Вот так я будучи историком все время отматывал назад, назад — где же начало этой «спецоперации»? Вспомнились там, конечно, и особые отделы при Петре Первом, а потом опричнина, ведь слово опричнина это тоже опричь закона, опричь всех, как бы вне того, что находится в рамках принятых постановлений в государстве. Мне кажется, что я так добрел до одной из первых, наверное, спецопераций, зафиксированных на памяти человечества, это «спецоперация» Каина против Авеля. Вот это была спецоперация, которая, к сожалению, повторяется в течение все этих веков и как-то нам надо, все-таки, преодолевать эту инерцию всем миром.
— А вот почему в преодолении этой «спецоперации», после завершения Великой Отечественной, Второй мировой, которая, казалось бы, должна была дать прививку от дурного примера, мы не воспользовались шансом вместе со своей страной, вместе со своими руководителями и допустили все это? Ведь был великий отечественный кинематограф, советский кинематограф, который, казалось бы, эту прививку нам всем сделал. У вас есть ответ на этот вопрос?
— Я думаю, на такие вопросы отвечает следующая эпоха, обычно современники с трудом могут объяснить, почему. Вопрос почему — это очень многосоставный вопрос и я думаю, что эта прививка не сработала не только у нас в стране. Если вы позволите, я вам расскажу историю, которая показывает насколько эта бацилла проникла в сознание людей разных стран. Вот в частности то, что сейчас происходит в очень многих странах по отношению к нашему искусству, в частности, к нашей культуре. Почему-то пропаганда называет это русофобией — это не русофобия, это вообще удивительно, когда вдруг стали отменяться семинары по Достоевскому в некоторых университетах.
Вот я получил такое письмо из Европейской академии кино, членом которой я являюсь, какой-то секретарь правления направил мне такой вопрос: мы получили требование от одного из членов нашей академии — у нас творческое наследство Эйзенштейна, комплекс мемориальный, который получил наряду с Бергманом, наряду с Тонино Гуэрра, с братьями Люмьер, изобретателями кинематографа, титул сокровищницы европейской культуры, и в этом никто не сомневался — и вдруг этот человек, мне не названный, потребовал, чтобы наследство Эйзенштейна лишили этого титула, потому что, как там написано, этот комплекс находится на содержании государства и находится в нескольких шагах от Кремля.

* Материалы для изучения:
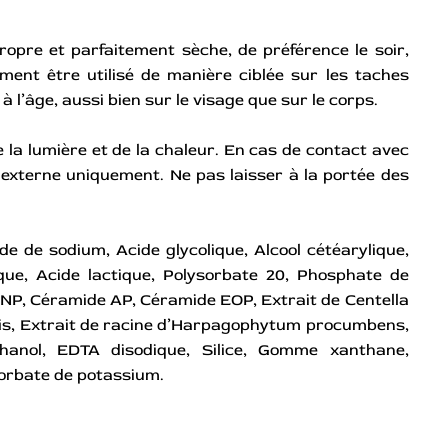
opre et parfaitement sèche, de préférence le soir,
ement être utilisé de manière ciblée sur les taches
à l’âge, aussi bien sur le visage que sur le corps.
e la lumière et de la chaleur. En cas de contact avec
 externe uniquement. Ne pas laisser à la portée des
e de sodium, Acide glycolique, Alcool cétéarylique,
lique, Acide lactique, Polysorbate 20, Phosphate de
 NP, Céramide AP, Céramide EOP, Extrait de Centella
ensis, Extrait de racine d’Harpagophytum procumbens,
thanol, EDTA disodique, Silice, Gomme xanthane,
orbate de potassium.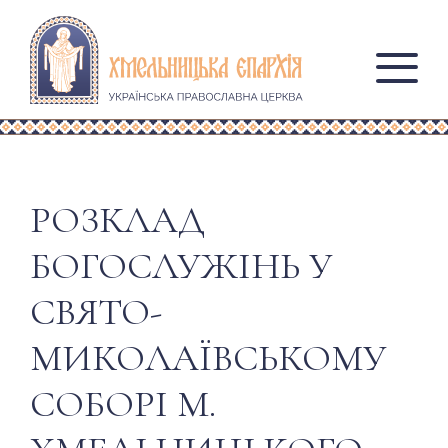
РОЗКЛАД
БОГОСЛУЖІНЬ У
СВЯТО-
МИКОЛАЇВСЬКОМУ
СОБОРІ М.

* Задания для выполнения:
1/ Извлеките из фрагмента интервью всё, начиная со слов «Вот я получил» и вплоть до слов «шагах от Кремля.».
2/ Какой титул получило творческое наследство Эйзенштейна, согласно фрагменту интервью?
3/ Пожалуйста, допишите фрагмент интервью дальше, начиная сразу после его последнего предложения.
Эти материалы взяты из другого источника.

* Решённые задания:
1/
Вот я получил такое письмо из Европейской академии кино, членом которой я являюсь, какой-то секретарь правления направил мне такой вопрос: мы получили требование от одного из членов нашей академии — у нас творческое наследство Эйзенштейна, комплекс мемориальный, который получил наряду с Бергманом, наряду с Тонино Гуэрра, с братьями Люмьер, изобретателями кинематографа, титул сокровищницы европейской культуры, и в этом никто не сомневался — и вдруг этот человек, мне не названный, потребовал, чтобы наследство Эйзенштейна лишили этого титула, потому что, как там написано, этот комплекс находится на содержании государства и находится в нескольких шагах от Кремля.

2/ Титул сокровищницы европейской культуры.

3/
Мне пришлось ответить, что, во-первых, это находится на ВДНХ и я не знаю того великана, который несколько шагов от Кремля дошагает до ВДНХ. Во-вторых, все музеи находятся на содержании государства, государственного бюджета, почти все крупнейшие музеи и это естественно. С другой стороны, когда в Германии был нацизм, это что, надо было Гете лишать титула сокровищницы человечества и бомбить Веймар, что ли? Что это за логика?
Понимаете, эта бацилла, к сожалению, она проникла в человечество и не только мы не уберегли себя после Второй мировой войны. Почему вдруг возникают такого рода тенденции в цивилизованных странах, демократических устройствах — для меня это, в общем-то, потрясение. Я уж не говорю о других случаях, которые не касаются нашей «спецоперации», к сожалению, спецопераций таких очень много, куда ни глянь, на каждом континенте. Мы, к сожалению, являемся частью вот этой системы мировой. Я в данном случае хочу просто подчеркнуть, что человеку надо думать, конечно, и о нашей трагедии, но в тоже время и о трагедии всего этапа нашей цивилизации. То, что происходит в XXI веке, видимо, несет на себе какие-то бациллы хуже коронавируса, которые дошли до нас из прошлого.
— Вот это проникновение бациллы, о которой вы говорите, и этот клерк из киноакадемии, это случается на частном уровне или, все же, вы полагаете, что это какая-то общая тенденция, противостоять которой сейчас довольно сложно? Ведь с конкретными людьми можно договориться, их можно поставить на место, можно объяснить, в конце концов, квалифицированно, кто такой Эйзенштейн и все вопросы отпадут в силу величия Эйзенштейна и невеличия конкретного клерка, а если это дух времени, если это тенденция эпохи?
— Это же не один клерк, видите, это происходит, к сожалению, в очень многих странах. Вышла, например, статья Марины Лошак сейчас по поводу того, что произошло в Музее Пушкина, вот в «Коммерсанте» я прочитал сегодня утром, о том, как были отменены многие выставки, решили наказать Россию тем, что отозвали как бы очень много выставок именно в силу того, что произошло, Это, конечно, трагедия и Украины, и России, которой нет объяснения. У меня очень много друзей в Украине, и я их очень люблю и, конечно же, никакого там фашизма не было, другой вопрос, что я не понимаю, как спасти нас всех от этой напасти, я имею в виду не только нас и украинцев, я имею в виду Европу каким образом спасти от этой ненависти.
Может быть, главное, что нам сейчас нужно думать не только об образовании, о том, что бы мы могли объяснить школьникам, объяснить студентам — нам нужно вернуться к понятию воспитания. Вы знаете, я с ужасом думаю о том, что дурномыслие проявляется, начиная от сквернословия, которое завоевало, к сожалению, весь мир и экран тоже, между прочим. Я в данном случае, знаете, не хочу притвориться институткой, которая говорит: ах, ах, он дурно выражается! Но ведь люди перестали выражаться нормально, а стали выражаться только матом. И мы знаем массу примеров. Но эта бацилла проникла тоже в сознание людей, и для меня это знак дурномыслия, а не просто дурнословия. Понимаете, это очень комплексный большой вопрос, который не сводится только к тому, что какие-то люди решили предпринять какую-то «спецоперацию» — я в данном случае не оправдываю их.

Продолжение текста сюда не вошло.